Engineers at the University of Illinois Urbana-Champaign have found that magnetic waves in specially designed materials follow the same mathematical rules as electrons in graphene — a connection that was not expected and, according to the researchers, is not yet fully explained.
The study, published in Physical Review X, focused on a thin magnetic film etched with tiny holes arranged in a hexagonal pattern — mirroring graphene’s atomic structure. Inside that film, microscopic magnetic moments called “spins” interact and produce traveling disturbances known as spin waves.
When the team calculated the energies of those spin waves, the math matched graphene’s electron behavior closely.
Deeper Than Expected
The analogy turned out to be more complex than a simple one-to-one match. The researchers identified nine distinct energy bands within the system. Those bands allow multiple behaviors to coexist simultaneously — including massless spin waves, low-dispersion bands linked to localized states, and topological effects that span several bands at once.
“It’s not at all obvious that there is an analogy between 2D electronics and 2D magnetic behaviors, and we’re still amazed at how well this analogy works,” said Bobby Kaman, the study’s lead author. “2D electronics are very well studied thanks to the discovery of graphene, and now we’ve shown that a not-so-well-studied class of materials obeys the same fundamental physics.”
The idea grew from Kaman’s earlier work with metamaterials — engineered structures whose large-scale geometry produces behaviors absent from the material’s natural atomic arrangement. Kaman, a graduate student in professor Axel Hoffmann‘s research group, noticed that both graphene electrons and magnetic excitations in magnonic materials behave as waves. That shared characteristic prompted the question of whether reshaping a magnetic system geometrically could make it act like graphene.
“I thought it would maybe have a handful of similar properties to graphene, but the analogy was much deeper and richer than I expected,” Kaman said.
Why It Matters for Magnonic Research
Magnonic crystals — the class of materials this work falls into — are known for producing a wide variety of structure-dependent phenomena that researchers have largely cataloged without understanding.

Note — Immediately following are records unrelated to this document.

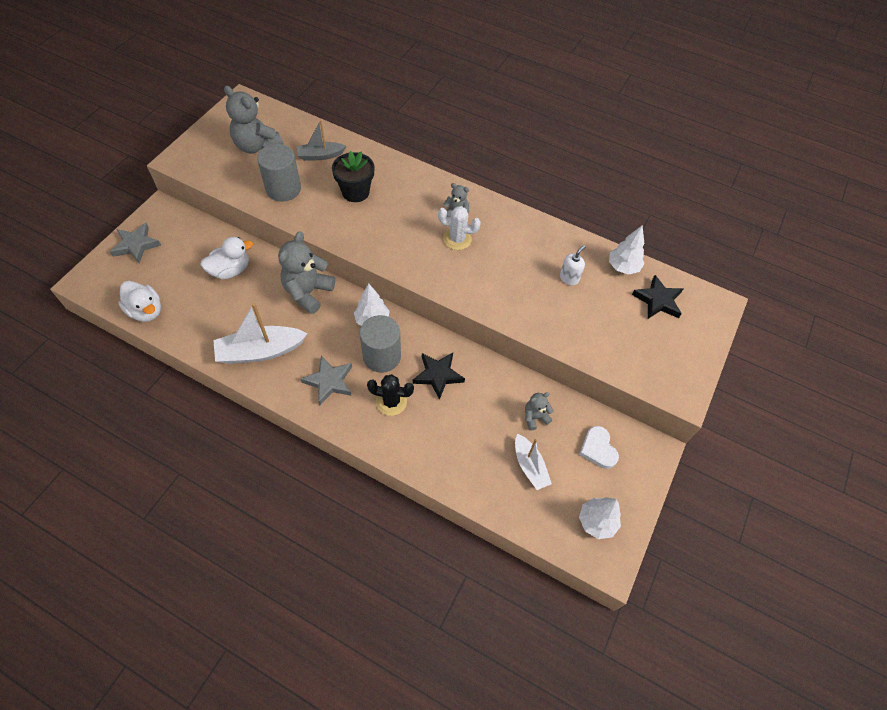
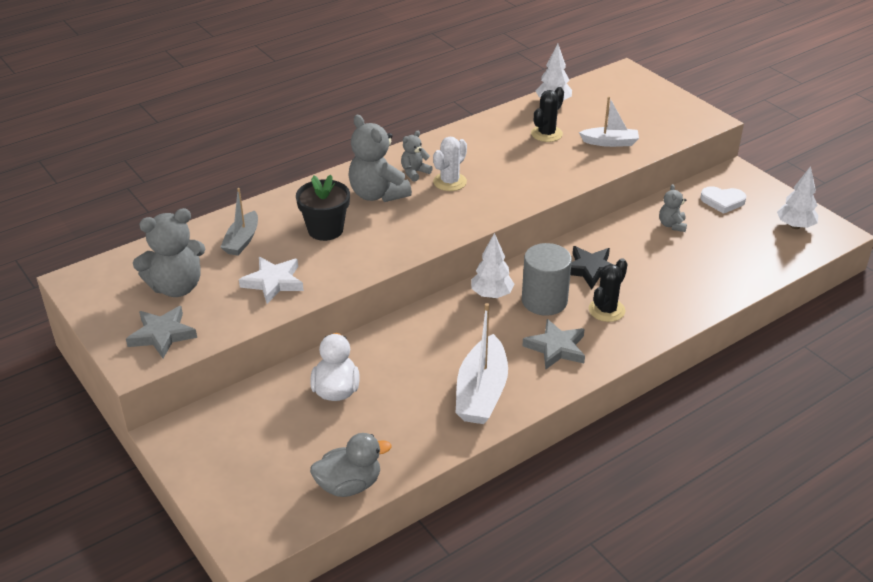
camera: 60 degrees left, 20 degrees down
(136, 245) = (220, 474): grey star -> grey star (162, 335)
(146, 311) = (349, 485): white duck -> grey duck
(283, 189) = (273, 282): grey cylinder -> white star
(308, 292) = (418, 333): grey teddy bear -> grey teddy bear (377, 194)
(529, 466) = (723, 245): white boat -> white boat (610, 142)
(569, 278) = (546, 134): white soap dispenser -> black cactus
(658, 300) = (602, 98): black star -> none

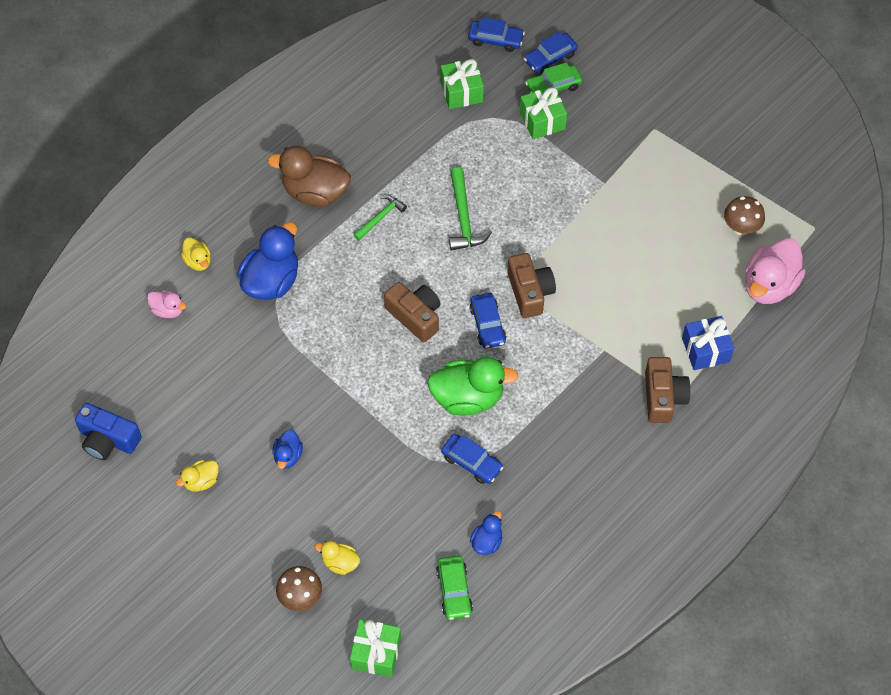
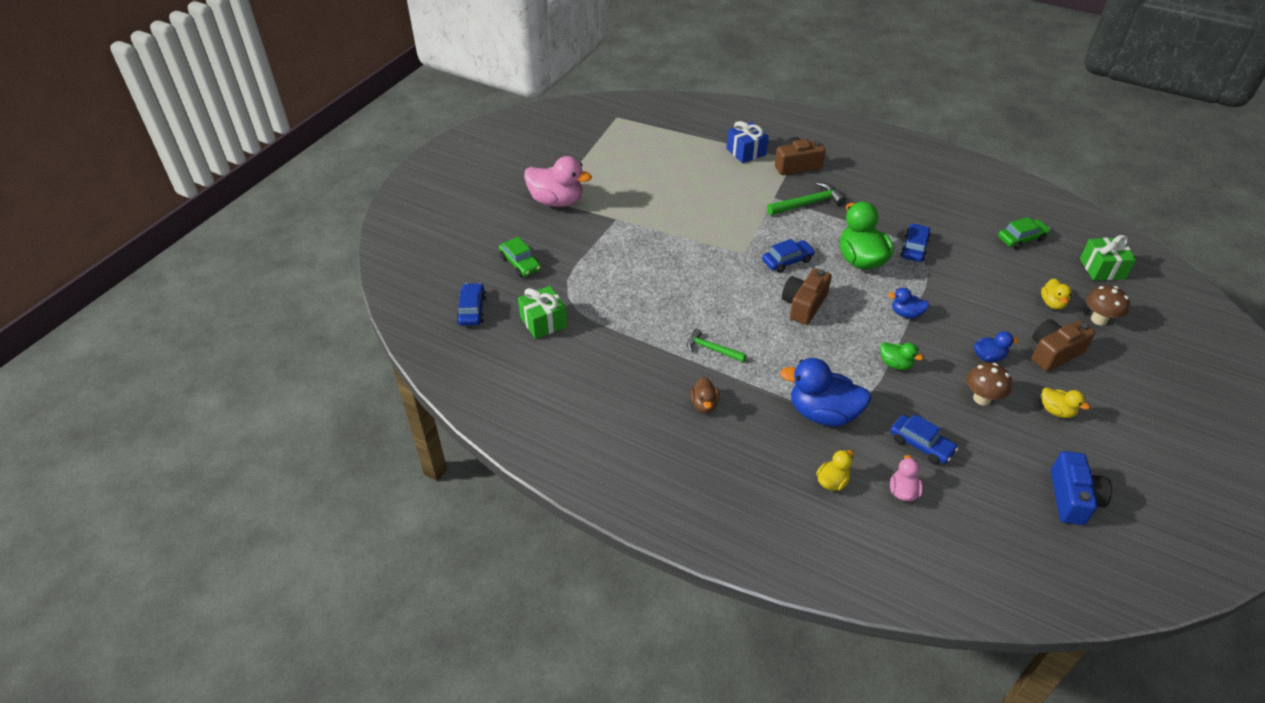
camera: 105 degrees left, 15 degrees down
(308, 366) = (895, 364): none -> green duck
(315, 192) = (704, 404): brown duck -> brown duck, size x0.51
(463, 218) = (687, 294): green hammer -> green hammer (808, 203)
(486, 541) = (971, 229): blue duck -> blue duck (906, 314)
(530, 292) = (743, 243): brown camera -> brown camera (1053, 353)
(542, 121) = (562, 264): green gift -> none
(550, 57) = (486, 270): blue car -> blue car (921, 445)
(741, 228) = (631, 148): brown mushroom -> brown mushroom (982, 398)
(769, 285) = (676, 131): pink duck -> pink duck (557, 201)

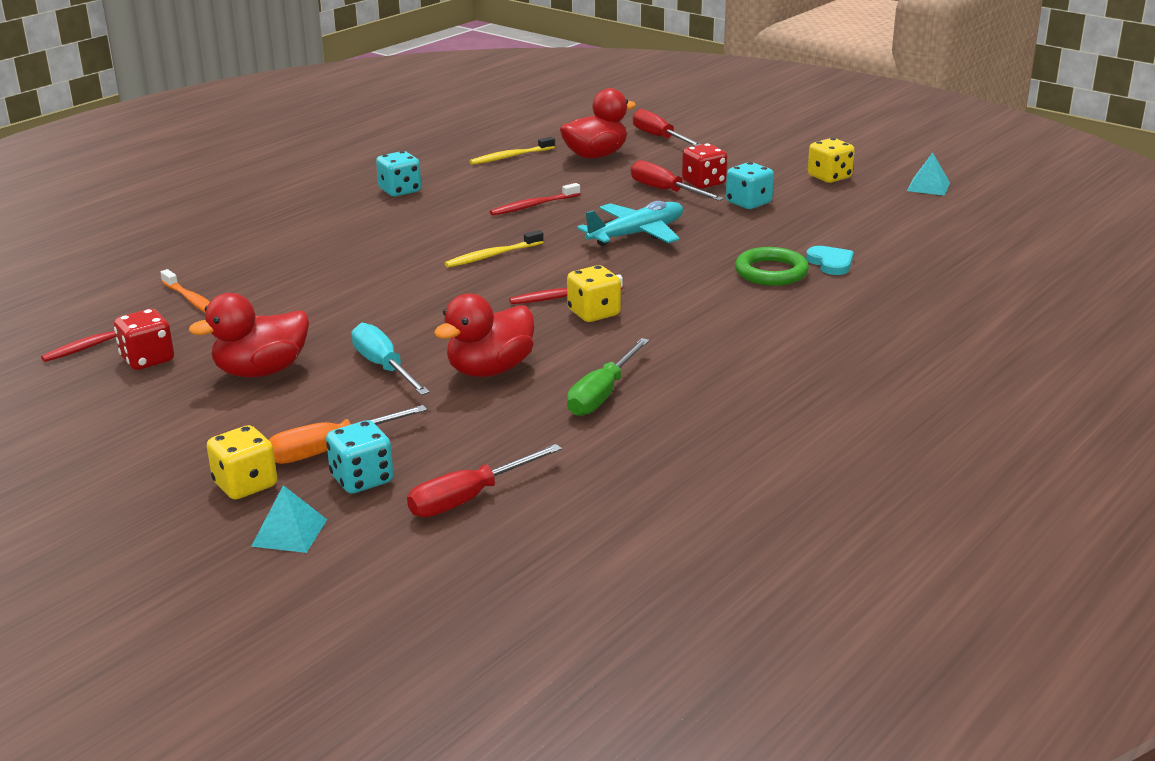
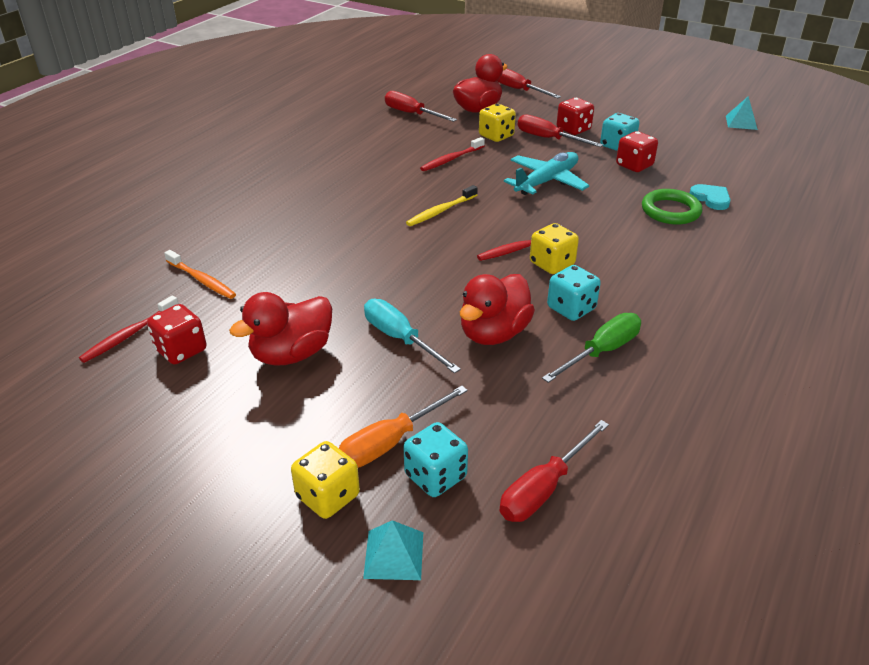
camera: 10 degrees left, 10 degrees up
(400, 191) = (336, 151): turquoise dice -> turquoise dice (571, 308)
(510, 157) = (411, 114): yellow toothbrush -> red screwdriver
(602, 394) = (602, 351): green screwdriver -> green screwdriver turned 150 degrees counterclockwise
(756, 224) = (634, 165): none -> red dice
(829, 177) = (664, 118): yellow dice -> yellow dice (496, 136)

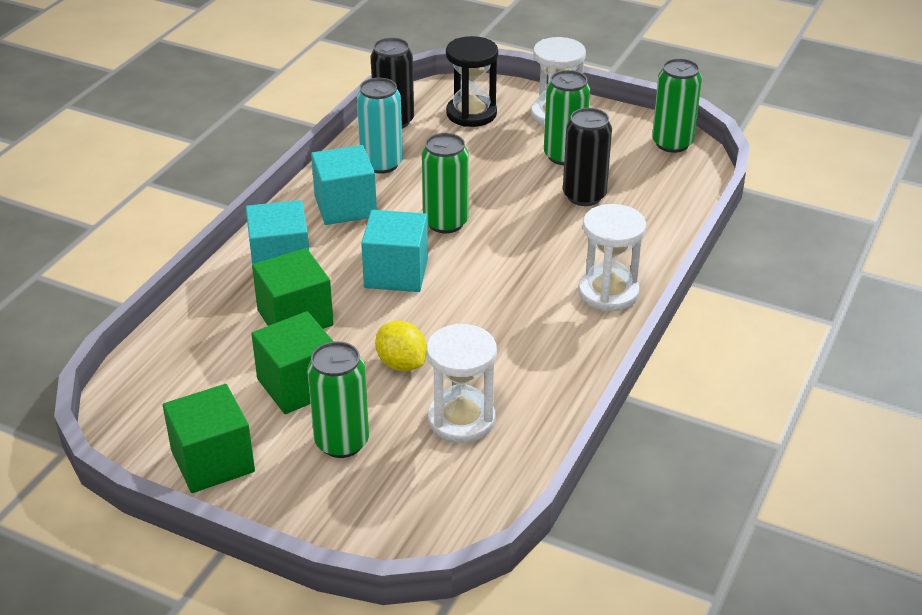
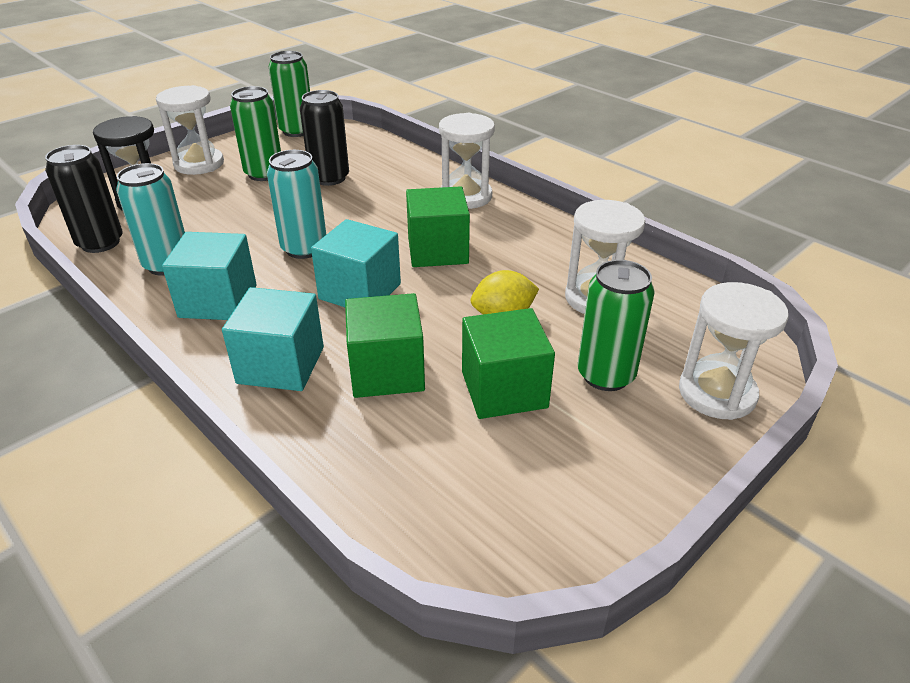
camera: 70 degrees left, 0 degrees up
(213, 461) = (609, 481): green cube -> green cube (437, 250)
(345, 517) = (717, 393): none -> white hourglass
(445, 223) = (304, 248): green can -> turquoise can

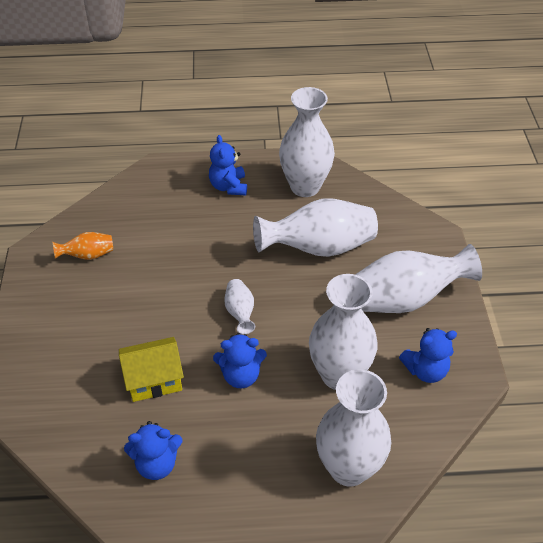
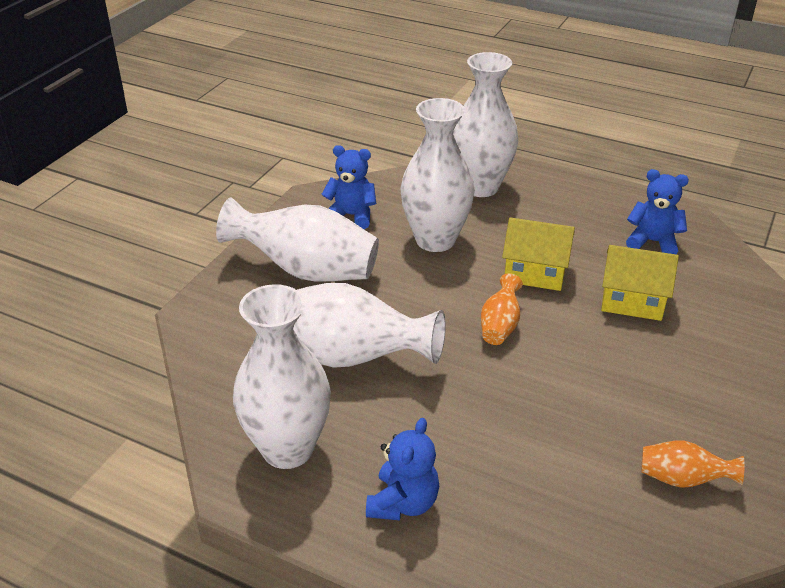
camera: 150 degrees left, 10 degrees down
(240, 313) = (500, 326): white vase -> orange vase
(241, 375) = (535, 273): blue teddy bear -> yellow house

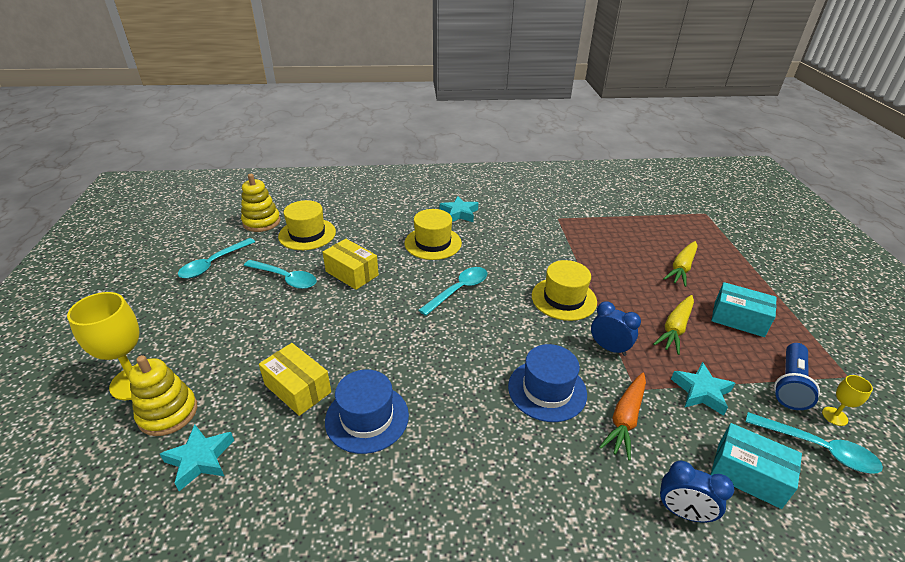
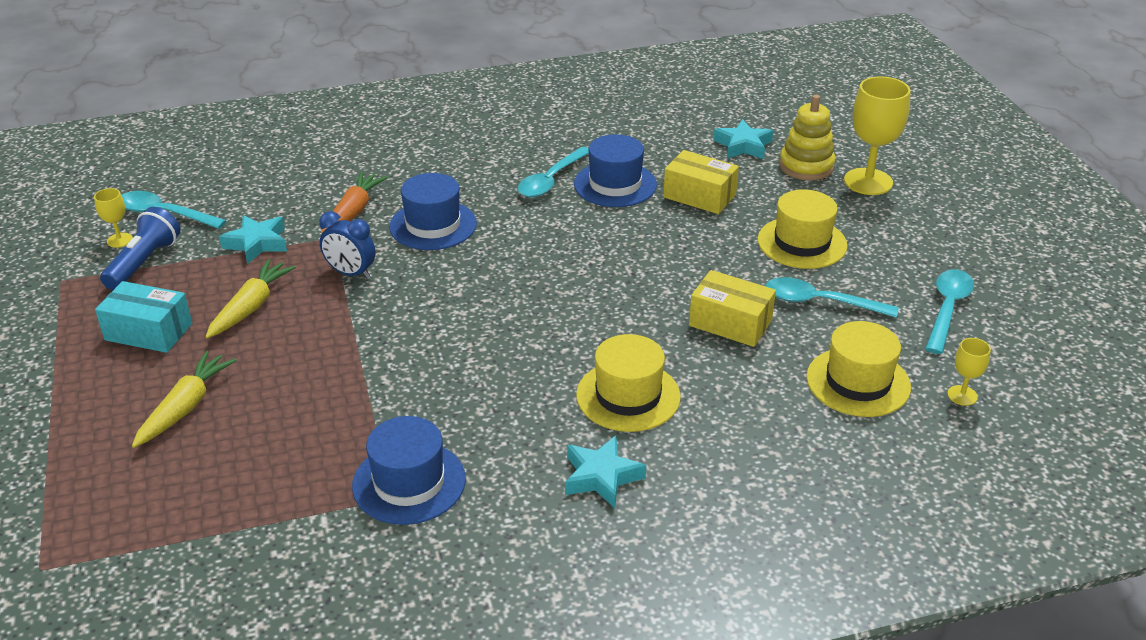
camera: 170 degrees right, 0 degrees up
(261, 222) = (962, 395): yellow stacking toy -> yellow goblet
(458, 290) = (559, 319): turquoise spoon -> turquoise spoon (551, 180)
(550, 222) = (409, 482): none -> blue hat
(564, 299) = (401, 327): yellow hat -> yellow hat (802, 243)
(683, 512) = (323, 163): blue clock -> none
(748, 475) = (250, 189): turquoise box -> none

The graphene analogy offers a framework to interpret those behaviors more systematically.
“What makes Bobby’s work remarkable is that it makes a direct connection between an engineered spin system and a fundamental physics model,” Hoffmann said.
According to the announcement, the mathematical connection could also influence the design of radiofrequency devices, in addition to giving researchers a new analytical tool for engineering two-dimensional magnetic materials.